Le gouvernement est bien conscient de la situation. En dépit des discours de bonnes intentions, les actions concrètes ne semblent pas à la hauteur de l’urgence. Quelques arrestations des trafiquants, des programmes d’alphabétisation, politique de discrimination positive en termes de scolarisation de la jeune fille, des fonds de finance inclusive pour favoriser l’accès aux microcrédits… sont des actions de l’Etat.
Mais il faut reconnaître que le travail de domestique n’est pas en soi une mauvaise chose. C’est un secteur d’ailleurs pourvoyeur d’emplois si seulement des efforts concrets sont mis en place pour réguler le secteur. Dans un pays où on veut encourager l’émancipation socio-professionnelle de la femme, on a forcément besoin de nounous pour prendre soin du bébé pendant que la mère se consacre à sa carrière professionnelle ou politique. Il faut bien quelqu’un qui s’occupe des personnes âgées pendant que les fils et petit-fils vaquent à leurs occupations, il faut bien quelqu’un pour laver le linge, faire la vaisselle, repasser, nettoyer la maison et conduire les enfants à l’école. Mais pour quel salaire, quelles conditions de vies, quelle formation pour ces personnes, de quelle protection juridique jouissent-elles ?

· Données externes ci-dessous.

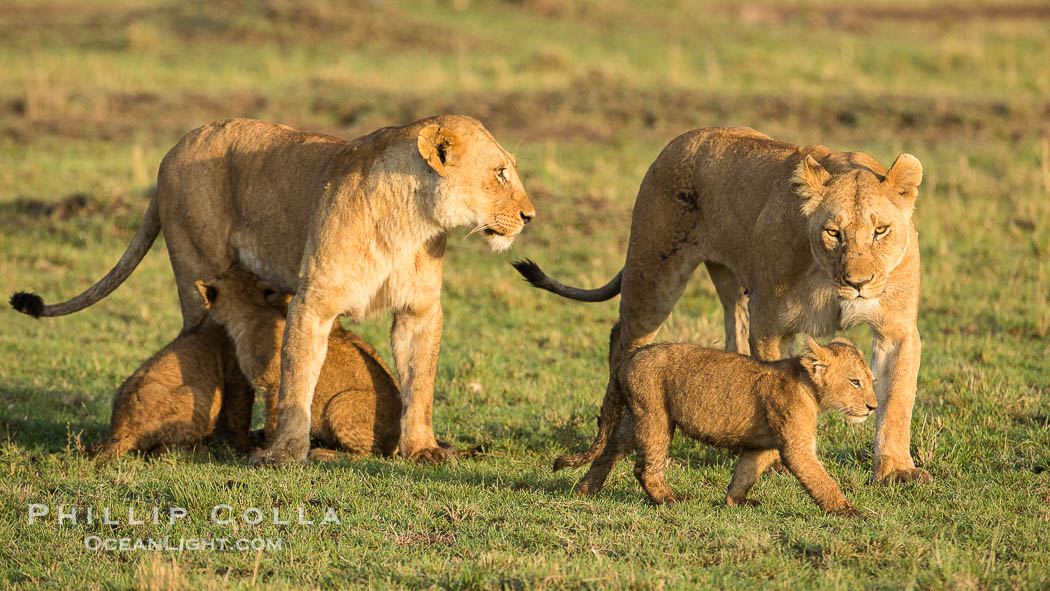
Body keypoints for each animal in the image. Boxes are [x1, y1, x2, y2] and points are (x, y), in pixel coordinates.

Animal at [88, 320, 254, 460]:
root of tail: (121, 428)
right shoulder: (237, 375)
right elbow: (240, 415)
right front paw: (246, 450)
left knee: (97, 446)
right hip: (196, 400)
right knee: (160, 452)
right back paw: (204, 451)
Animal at [196, 266, 402, 460]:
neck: (252, 311)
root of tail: (396, 440)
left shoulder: (274, 385)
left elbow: (273, 422)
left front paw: (266, 451)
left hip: (340, 403)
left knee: (368, 453)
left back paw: (324, 454)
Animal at [515, 126, 928, 484]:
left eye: (880, 230)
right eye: (833, 232)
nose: (858, 283)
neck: (829, 280)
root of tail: (683, 138)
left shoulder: (897, 330)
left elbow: (896, 401)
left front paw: (896, 470)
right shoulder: (771, 324)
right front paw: (777, 461)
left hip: (734, 290)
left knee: (733, 343)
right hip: (654, 278)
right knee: (623, 340)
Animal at [555, 336, 875, 516]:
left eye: (871, 380)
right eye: (855, 381)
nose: (873, 407)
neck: (810, 387)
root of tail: (630, 356)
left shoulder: (763, 444)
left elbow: (746, 472)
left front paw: (735, 502)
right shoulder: (795, 446)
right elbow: (822, 481)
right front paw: (849, 511)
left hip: (634, 418)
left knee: (609, 449)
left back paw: (585, 491)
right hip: (655, 414)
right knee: (645, 468)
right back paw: (671, 500)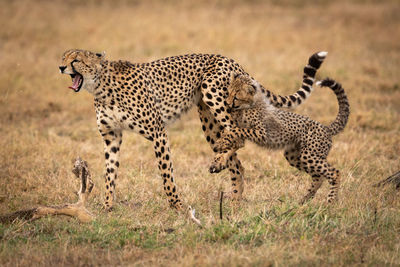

L’Association de Défenses des Droits des Aides Ménagères et Domestiques (ADDAD-Togo profite de ce sixième anniversaire de l’adoption de la Convention no 189 de l’Organisation internationale du travail (OIT) sur le travail décent pour les travailleuses et travailleurs domestiques pour demander au gouvernement de ratifier ladite convention, chose déjà faite par 26 pays, reconnaissant ainsi que les travailleuses domestiques sont de véritables travailleuses et devraient bénéficier des mêmes droits que tout autre travailleuse et travailleur.
Nous pensons que les droits commencent à la maison, et que les employeurs doivent instaurer des relations respectueuses avec ceux qui s’occupent de leurs maisons et famille a laissé entendre Mlle Somabe Adjovi Justine, citant ainsi l’Organisation Internationale du Travail OIT. Depuis 2011, la journée du 16 juin est décrétée Journée Internationale des travailleuses domestiques.